Please take the lines from the one holding "#1 white fan unit [79, 82, 237, 355]" through the one holding "#2 screwdriver [451, 0, 527, 235]" in the data below and copy them exactly.

(Collected data)
■ ■ ■

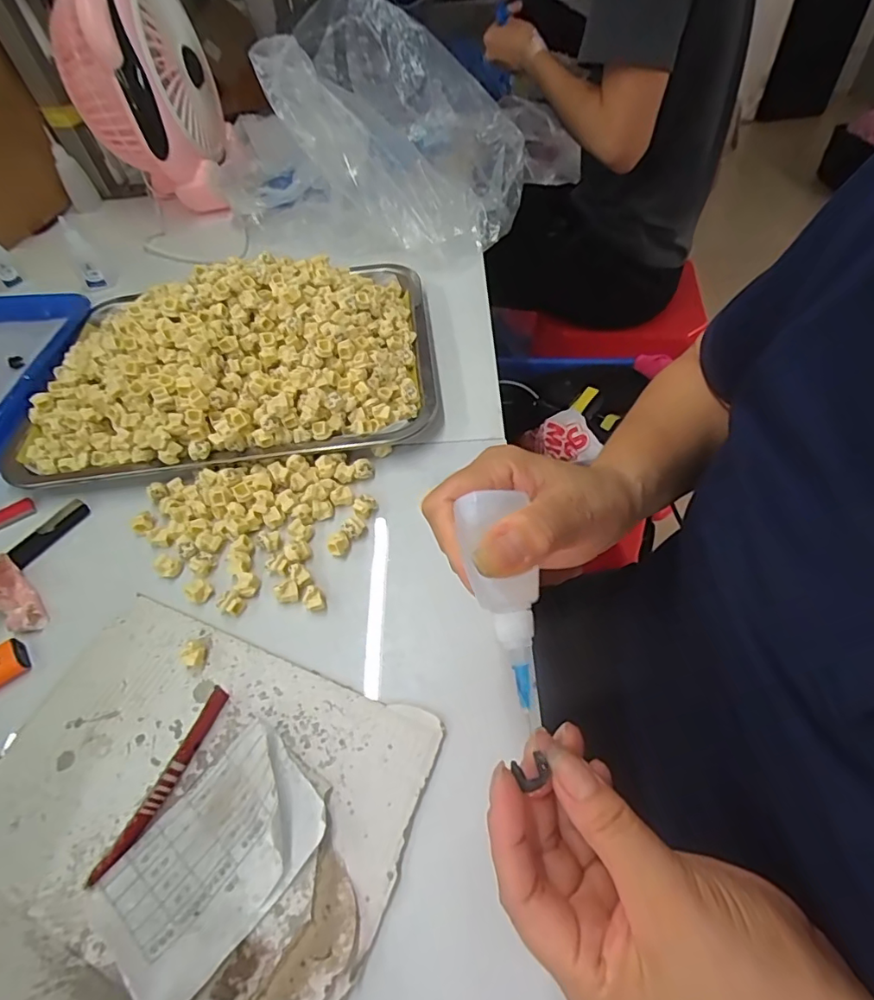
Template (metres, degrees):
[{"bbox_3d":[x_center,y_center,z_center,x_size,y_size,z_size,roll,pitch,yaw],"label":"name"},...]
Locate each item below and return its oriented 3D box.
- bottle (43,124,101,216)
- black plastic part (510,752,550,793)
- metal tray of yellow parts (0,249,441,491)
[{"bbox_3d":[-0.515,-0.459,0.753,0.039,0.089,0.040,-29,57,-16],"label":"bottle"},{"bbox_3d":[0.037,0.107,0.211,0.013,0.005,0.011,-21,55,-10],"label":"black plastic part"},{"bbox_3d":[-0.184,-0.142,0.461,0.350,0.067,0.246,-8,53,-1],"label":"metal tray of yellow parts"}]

■ ■ ■

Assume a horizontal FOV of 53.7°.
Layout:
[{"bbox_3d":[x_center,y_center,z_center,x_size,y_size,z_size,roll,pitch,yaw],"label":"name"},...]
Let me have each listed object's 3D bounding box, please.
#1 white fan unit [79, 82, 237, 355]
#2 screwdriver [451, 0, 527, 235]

■ ■ ■

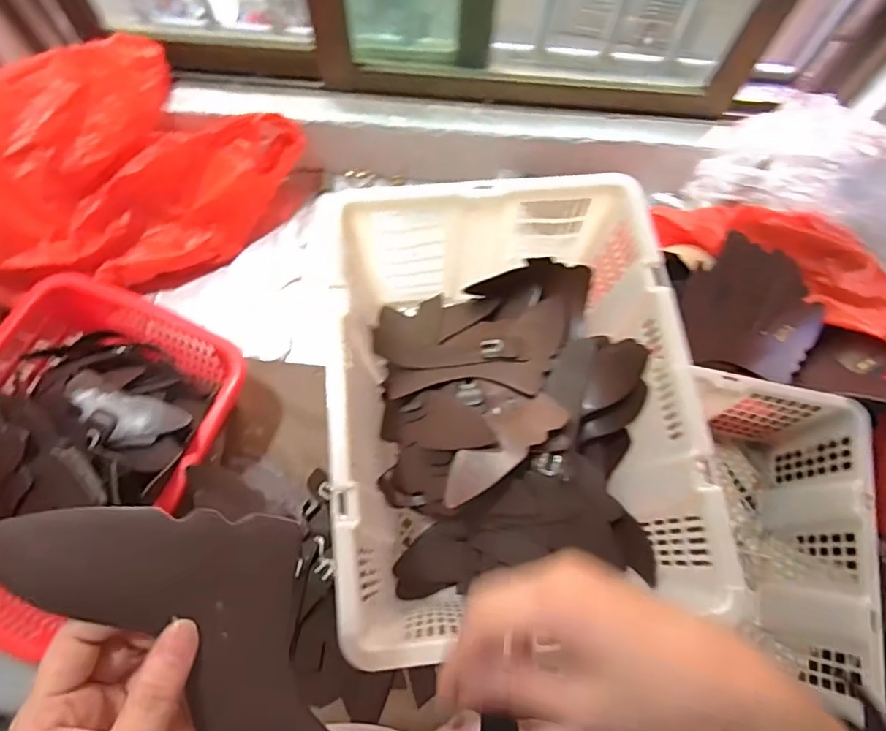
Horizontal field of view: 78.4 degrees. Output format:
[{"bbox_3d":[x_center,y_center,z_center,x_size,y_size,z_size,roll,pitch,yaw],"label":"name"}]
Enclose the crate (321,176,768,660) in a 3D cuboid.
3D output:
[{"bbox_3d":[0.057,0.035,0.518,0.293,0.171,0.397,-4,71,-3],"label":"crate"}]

■ ■ ■

Response box:
#1 white fan unit [79, 82, 237, 355]
#2 screwdriver [451, 0, 527, 235]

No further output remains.